Today is National Indigenous Peoples Day
June is National Indigenous History Month and today, Tuesday, June 21st 2022, marks the 26th annual National Indigenous Peoples Day in Canada. On this day, and throughout the month of June, BC’s health professionals are reminded to take some time to celebrate, reflect on, and learn about the rich history, heritage, resilience and diversity of First Nations, Inuit and Metis Communities.
As health professionals, it is vital that we continue to reflect on our relationship with the Indigenous Peoples in our communities. Social and generational issues faced by Indigenous Peoples in Canada continue to present major problems in healthcare settings, and can often result in alienation, inappropriate treatment and barriers to access.
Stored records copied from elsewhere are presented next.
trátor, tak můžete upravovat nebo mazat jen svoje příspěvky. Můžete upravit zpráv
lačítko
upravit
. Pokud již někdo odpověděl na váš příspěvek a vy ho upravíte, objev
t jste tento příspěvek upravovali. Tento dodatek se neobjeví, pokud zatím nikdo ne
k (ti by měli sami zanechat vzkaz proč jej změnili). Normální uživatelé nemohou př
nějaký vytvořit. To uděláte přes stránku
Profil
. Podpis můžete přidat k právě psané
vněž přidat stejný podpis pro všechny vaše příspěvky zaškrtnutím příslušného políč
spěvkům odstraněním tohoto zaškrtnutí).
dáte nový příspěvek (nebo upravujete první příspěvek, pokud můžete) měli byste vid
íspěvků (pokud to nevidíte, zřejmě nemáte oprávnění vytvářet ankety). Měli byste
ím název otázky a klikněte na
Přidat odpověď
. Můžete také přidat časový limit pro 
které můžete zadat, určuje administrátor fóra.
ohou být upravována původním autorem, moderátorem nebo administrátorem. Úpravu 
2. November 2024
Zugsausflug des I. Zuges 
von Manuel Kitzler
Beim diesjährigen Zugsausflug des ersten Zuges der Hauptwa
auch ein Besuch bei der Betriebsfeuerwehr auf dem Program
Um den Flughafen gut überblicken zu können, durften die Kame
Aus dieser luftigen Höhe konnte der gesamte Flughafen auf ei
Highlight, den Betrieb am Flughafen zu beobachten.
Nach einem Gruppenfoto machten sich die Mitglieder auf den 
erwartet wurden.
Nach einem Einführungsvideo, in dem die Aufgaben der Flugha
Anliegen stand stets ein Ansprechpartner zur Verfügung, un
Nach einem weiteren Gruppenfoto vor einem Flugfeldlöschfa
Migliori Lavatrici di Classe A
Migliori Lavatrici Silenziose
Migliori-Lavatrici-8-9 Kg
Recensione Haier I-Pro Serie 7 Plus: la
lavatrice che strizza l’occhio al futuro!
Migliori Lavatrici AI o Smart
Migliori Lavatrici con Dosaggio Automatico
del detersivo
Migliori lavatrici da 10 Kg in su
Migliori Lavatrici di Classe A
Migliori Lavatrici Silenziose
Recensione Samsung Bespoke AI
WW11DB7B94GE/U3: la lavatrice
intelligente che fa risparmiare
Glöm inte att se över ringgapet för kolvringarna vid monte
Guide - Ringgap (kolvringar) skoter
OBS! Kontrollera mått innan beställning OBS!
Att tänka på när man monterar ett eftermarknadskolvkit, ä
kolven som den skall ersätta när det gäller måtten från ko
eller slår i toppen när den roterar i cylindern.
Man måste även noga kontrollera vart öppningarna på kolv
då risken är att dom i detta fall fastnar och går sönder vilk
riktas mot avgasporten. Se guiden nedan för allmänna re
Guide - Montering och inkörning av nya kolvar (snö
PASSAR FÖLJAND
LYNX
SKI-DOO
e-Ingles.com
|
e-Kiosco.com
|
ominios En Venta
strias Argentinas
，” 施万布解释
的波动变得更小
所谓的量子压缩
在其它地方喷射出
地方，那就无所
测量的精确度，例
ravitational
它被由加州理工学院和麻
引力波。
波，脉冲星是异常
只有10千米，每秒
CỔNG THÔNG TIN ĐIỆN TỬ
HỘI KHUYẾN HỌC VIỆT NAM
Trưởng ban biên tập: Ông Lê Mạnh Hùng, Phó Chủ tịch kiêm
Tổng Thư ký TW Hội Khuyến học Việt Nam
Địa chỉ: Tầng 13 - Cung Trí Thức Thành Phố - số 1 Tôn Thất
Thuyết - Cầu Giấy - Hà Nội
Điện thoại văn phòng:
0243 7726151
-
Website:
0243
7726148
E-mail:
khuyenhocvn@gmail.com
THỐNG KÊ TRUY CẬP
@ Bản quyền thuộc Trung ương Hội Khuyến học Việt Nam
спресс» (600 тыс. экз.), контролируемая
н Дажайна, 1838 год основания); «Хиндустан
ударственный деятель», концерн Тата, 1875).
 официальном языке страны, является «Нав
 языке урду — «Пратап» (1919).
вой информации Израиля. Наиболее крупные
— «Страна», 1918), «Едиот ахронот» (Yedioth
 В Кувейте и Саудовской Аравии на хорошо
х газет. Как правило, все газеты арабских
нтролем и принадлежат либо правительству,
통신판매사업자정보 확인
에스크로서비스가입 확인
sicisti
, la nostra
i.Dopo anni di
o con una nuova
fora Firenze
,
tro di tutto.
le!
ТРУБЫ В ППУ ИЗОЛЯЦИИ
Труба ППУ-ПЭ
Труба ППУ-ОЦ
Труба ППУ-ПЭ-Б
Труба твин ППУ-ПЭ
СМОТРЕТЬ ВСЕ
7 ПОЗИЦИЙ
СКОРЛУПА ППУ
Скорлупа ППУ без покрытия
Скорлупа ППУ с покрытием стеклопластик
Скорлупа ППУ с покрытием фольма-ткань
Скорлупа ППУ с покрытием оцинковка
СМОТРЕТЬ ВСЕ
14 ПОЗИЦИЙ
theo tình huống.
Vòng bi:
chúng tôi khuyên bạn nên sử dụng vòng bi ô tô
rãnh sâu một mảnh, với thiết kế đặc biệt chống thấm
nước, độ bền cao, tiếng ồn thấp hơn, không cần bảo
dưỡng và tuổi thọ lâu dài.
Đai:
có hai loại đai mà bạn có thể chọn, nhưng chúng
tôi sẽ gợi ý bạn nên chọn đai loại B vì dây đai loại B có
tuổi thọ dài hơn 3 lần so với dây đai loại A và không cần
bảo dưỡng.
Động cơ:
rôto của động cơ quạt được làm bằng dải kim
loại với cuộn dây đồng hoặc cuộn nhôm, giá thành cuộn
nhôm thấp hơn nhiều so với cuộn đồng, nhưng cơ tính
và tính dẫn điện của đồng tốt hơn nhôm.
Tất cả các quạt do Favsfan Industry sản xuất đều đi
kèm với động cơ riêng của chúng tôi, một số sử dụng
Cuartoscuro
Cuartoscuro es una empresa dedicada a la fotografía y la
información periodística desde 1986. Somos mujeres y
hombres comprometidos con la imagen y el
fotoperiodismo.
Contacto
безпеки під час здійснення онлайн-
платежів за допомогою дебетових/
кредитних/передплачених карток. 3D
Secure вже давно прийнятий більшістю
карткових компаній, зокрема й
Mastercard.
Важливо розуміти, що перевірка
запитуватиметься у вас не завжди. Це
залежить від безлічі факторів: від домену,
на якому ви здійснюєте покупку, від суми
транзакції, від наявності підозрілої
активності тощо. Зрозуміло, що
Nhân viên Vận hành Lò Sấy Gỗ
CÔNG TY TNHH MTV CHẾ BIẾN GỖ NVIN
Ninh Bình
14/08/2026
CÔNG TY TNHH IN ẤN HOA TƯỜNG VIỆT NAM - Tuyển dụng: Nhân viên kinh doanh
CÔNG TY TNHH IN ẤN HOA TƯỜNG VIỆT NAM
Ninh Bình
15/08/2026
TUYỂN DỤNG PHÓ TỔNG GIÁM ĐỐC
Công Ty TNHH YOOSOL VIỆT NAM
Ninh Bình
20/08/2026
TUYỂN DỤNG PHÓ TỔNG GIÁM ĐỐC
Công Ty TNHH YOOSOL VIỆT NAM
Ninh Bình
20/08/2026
Taking the time to learn about the rich history and vibrant culture of both your local First Nations and of all Indigenous People in Canada, is an important first step on the road toward reconciliation. Today, we ask that you join us in celebrating the significant contributions Indigenous People continue to make to Canadian life; reflecting on our shared history; and uplifting First Nations communities as we move toward reconciliation.
All of us have a role to play in building Indigenous Peoples’ trust in our health system, as well as re-building our relationships with Indigenous communities in BC and across Canada.
In Plain Sight: Addressing Indigenous-Specific Racism and Discrimination in B.C. Health Care
Indigenous-specific racism and the enduring legacy of colonialism continue to present persistent barriers for Indigenous peoples when accessing appropriate health care services. Released in December 2020, the In Plain Sight: Addressing Indigenous-specific Racism and Discrimination in BC Health Care Report found significant evidence that the majority of Indigenous Peoples in BC have encountered racism and discrimination within our healthcare system, both as patients and as health care workers. Indigenous Peoples described unacceptable personal interactions and poorer quality of care, as well as feeling unsafe when accessing health care services and interacting with health providers.
This runs in direct opposition to our mandate which is to ensure that all British Columbians are provided with safe and ethical pharmacy care.
The College would like to remind BC’s pharmacy professionals of how urgent and important it is to acknowledge the existence of anti-Indigenous racism within our health system and that Indigenous people have an equal right to the enjoyment of the highest attainable standard of physical and mental health.
Apologizing to Indigenous People and a Pledge to Be Anti-Racist
In May 2021, working alongside the College of Physicians and Surgeons of BC (CPSBC), the College of Dental Surgeons of BC (CDSBC), and the British Columbia College of Nurses and Midwives (BCCNM), we issued an apology to the Indigenous peoples and communities who have experienced racism while engaging with us and the health professionals we regulate.
As part of this apology, the Colleges pledged to take specific actions both within our organizations, and as partners in the broader health landscape, to address and dismantle the Indigenous-specific racism that exists within our health care system.
Since making this apology, the collective actions and accomplishments of all four colleges has been compiled in the following report:
Your Journey Toward Cultural Safety and Humility
As we continue to move toward a more culturally safe health system that is free of racism and discrimination, we all must embark on our own journeys to learn about and celebrate the history of Indigenous Peoples in Canada and British Columbia and to find ways that each of us as individuals can address and ultimately dismantle Indigenous-specific racism within our society.
Explore the following resources and learn how you can help make our health system more culturally safe:
- About National Indigenous Peoples Day (Government of Canada)
- San’Yas Indigenous Cultural Safety Course
- Truth and Reconciliation report
- In Plain Sight: Addressing Indigenous-specific Racism and Discrimination in B.C. Health Care
- Declaration on the Rights of Indigenous Peoples Act
- Principles respecting the Government of Canada’s relationship with Indigenous peoples
- United Nations Declaration on the Rights of Indigenous Peoples
- Declaration of Cultural Safety and Humility in Health Services Delivery for First Nations and Aboriginal Peoples in BC
- National Centre for Truth and Reconciliation
- Health Inequalities and Social Determinants of Aboriginal Peoples' Health report
- #IndigenousReads Reading List
- National Indigenous Peoples Day (Government of Canada)
- First Nations, Inuit and Metis Learning Portal (Government of Canada)
CELEBRATE ONLINE AND IN-PERSON
There are a variety of virtual events to participate in this year as well as some in-person ones which you can attend in accordance with the public health guidelines. You can see if your local First Nation or community has planned an event, or check out this interactive map.
Also be sure to check out National Indigenous Peoples Day live and virtual activities happening in your region through Celebrate Canada!
For more information on First Nations, Inuit and Métis-led virtual activities, please visit:
- the Assembly of First Nations
- Inuit Tapiriit Kanatami
- Métis National Council
- your local Friendship Centre
EXPLORE A FIRST PEOPLES' MAP OF BC
The First Peoples’ Cultural Council has launched a living interactive map highlighting the diverse languages, arts and rich cultures of First Nations communities in BC. You can find local art, landmarks and cultural centres, and hear greetings and pronunciations of place names.